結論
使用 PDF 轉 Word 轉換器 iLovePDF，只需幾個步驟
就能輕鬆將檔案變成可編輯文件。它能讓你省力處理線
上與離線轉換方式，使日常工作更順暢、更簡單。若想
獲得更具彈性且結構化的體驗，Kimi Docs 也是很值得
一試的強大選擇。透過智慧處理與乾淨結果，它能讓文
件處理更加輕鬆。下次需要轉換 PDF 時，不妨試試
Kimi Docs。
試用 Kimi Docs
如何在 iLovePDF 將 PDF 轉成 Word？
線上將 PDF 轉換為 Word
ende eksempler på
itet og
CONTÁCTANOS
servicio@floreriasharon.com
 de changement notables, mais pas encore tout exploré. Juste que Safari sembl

····················

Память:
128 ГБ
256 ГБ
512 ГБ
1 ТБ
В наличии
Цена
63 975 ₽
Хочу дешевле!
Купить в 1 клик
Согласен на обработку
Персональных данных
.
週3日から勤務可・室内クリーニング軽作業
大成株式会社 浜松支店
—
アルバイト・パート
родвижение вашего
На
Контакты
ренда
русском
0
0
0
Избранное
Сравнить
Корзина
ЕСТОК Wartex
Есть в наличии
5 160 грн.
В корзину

····················

Count every line in the listing that holds the word "Kimi". Report the count and nothing else.

3